During the 2020s, artists of Indian descent have become a much more common fixture of the Academy Awards, starting with a nomination at the 2020 ceremony for the 2019 short documentary St. Louis Superman, produced by Canadian-born Sami Khan and American-born Smriti Mundhra. The following year saw a nomination for Indian American songwriter Sarvan Kotecha (for “Husavik,” from the 2020 comedy Eurovision Song Contest: The Story of Fire Saga), and last year even saw filmmakers of Indian origin lifting their respective trophies: British director Aneil Karia won for the live action short film The Long Goodbye, and Indian American producer Joseph Patel was one of the four winners of Best Documentary Feature for Summer of Soul, which beat nominated Indian production Writing With Fire (about women from the Dalit caste who run an independent journalistic publication). Writing With Fire was the first Indian film ever nominated for Documentary Feature, and just one year later, Shaunak Sen’s striking New Delhi portrait All That Breathes could be the first to win the award this coming weekend.
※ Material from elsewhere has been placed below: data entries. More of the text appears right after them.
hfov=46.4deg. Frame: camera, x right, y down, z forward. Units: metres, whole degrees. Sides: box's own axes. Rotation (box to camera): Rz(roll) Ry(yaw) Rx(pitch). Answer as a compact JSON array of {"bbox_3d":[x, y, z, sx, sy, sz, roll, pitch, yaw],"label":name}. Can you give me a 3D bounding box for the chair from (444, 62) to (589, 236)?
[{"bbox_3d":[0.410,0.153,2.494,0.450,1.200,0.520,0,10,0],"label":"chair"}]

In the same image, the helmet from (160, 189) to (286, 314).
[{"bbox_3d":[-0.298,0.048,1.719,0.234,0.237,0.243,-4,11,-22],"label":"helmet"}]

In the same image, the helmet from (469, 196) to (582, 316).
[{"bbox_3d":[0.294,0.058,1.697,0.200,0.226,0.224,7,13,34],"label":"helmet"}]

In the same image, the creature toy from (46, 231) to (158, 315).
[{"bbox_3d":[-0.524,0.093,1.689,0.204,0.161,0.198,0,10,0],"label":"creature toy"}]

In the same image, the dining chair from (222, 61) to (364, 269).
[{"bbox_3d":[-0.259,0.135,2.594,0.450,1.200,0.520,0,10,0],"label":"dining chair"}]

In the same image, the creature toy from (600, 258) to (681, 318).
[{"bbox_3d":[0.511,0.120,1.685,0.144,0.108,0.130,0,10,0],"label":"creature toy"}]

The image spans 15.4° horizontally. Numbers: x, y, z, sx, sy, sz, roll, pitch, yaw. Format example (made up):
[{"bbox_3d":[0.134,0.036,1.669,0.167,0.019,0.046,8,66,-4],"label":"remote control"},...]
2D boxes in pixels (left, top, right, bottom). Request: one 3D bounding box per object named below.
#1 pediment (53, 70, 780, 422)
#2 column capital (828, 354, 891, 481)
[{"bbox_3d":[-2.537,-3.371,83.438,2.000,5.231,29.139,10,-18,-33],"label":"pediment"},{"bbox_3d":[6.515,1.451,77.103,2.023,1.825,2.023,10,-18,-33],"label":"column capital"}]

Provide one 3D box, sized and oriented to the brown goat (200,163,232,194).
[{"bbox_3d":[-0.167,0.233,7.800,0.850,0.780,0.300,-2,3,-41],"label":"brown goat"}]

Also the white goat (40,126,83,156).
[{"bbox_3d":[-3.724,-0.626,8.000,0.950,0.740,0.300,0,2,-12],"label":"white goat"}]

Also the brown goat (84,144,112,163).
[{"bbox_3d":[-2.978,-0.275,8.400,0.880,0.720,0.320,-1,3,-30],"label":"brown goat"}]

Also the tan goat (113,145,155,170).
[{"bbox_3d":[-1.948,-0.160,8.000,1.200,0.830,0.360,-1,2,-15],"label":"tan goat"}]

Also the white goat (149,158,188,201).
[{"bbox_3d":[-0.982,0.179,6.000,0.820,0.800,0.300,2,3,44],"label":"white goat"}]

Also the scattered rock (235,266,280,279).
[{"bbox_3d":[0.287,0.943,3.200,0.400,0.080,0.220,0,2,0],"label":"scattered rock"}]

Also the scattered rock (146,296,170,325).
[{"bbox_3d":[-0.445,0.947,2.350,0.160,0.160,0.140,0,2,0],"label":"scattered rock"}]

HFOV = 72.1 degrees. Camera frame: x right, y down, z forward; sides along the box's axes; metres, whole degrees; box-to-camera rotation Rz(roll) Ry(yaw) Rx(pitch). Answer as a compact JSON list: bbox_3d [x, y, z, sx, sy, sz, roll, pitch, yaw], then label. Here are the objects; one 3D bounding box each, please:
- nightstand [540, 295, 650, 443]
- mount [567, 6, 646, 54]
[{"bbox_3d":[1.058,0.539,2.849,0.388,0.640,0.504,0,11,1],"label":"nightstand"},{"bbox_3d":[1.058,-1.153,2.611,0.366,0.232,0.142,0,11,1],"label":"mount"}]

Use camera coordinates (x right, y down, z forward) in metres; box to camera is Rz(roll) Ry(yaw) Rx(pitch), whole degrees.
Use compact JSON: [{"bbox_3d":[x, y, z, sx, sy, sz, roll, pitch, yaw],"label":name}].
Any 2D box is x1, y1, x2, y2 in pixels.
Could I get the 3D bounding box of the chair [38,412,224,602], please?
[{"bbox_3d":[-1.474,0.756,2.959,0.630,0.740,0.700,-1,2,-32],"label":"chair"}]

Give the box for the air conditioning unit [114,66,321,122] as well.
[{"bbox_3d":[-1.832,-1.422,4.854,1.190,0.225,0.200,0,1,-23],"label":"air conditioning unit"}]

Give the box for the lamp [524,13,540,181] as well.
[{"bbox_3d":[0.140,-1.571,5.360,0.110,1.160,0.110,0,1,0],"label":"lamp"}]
At this Sunday’s ceremony, in addition to three Indian-produced movies in various categories, Rafiq Bhatia—an American of East Indian African descent—has also been nominated for Best Original Score as part of the group Son Lux, for Everything Everywhere All At Once. Son Lux’s electronica-heavy score is fun and propulsive, and Everything Everywhere is the strongest Best Picture frontrunner in years, but the Oscar for Best Score is likely to go to Justin Hurwitz for Babylon or John Williams for The Fabelmans, which have more traditional compositions. However, the three nominated Indian productions, in various different languages—Tamil-language The Elephant Whisperers for Best Documentary Short Subject, Hindi-language All That Breathes for Best Documentary Feature, and Telugu-language RRR for Best Original Song—all appear to be likely winners in their respective categories.
If they emerge successful, it would make what already appears to be a very Asian Oscars potentially the best ever showing for Indian cinema on the Academy stage. In a best case scenario, this could represent a potential shifting of the tide for how strongly mainstream award bodies consider India an important part of the global cinematic conversation.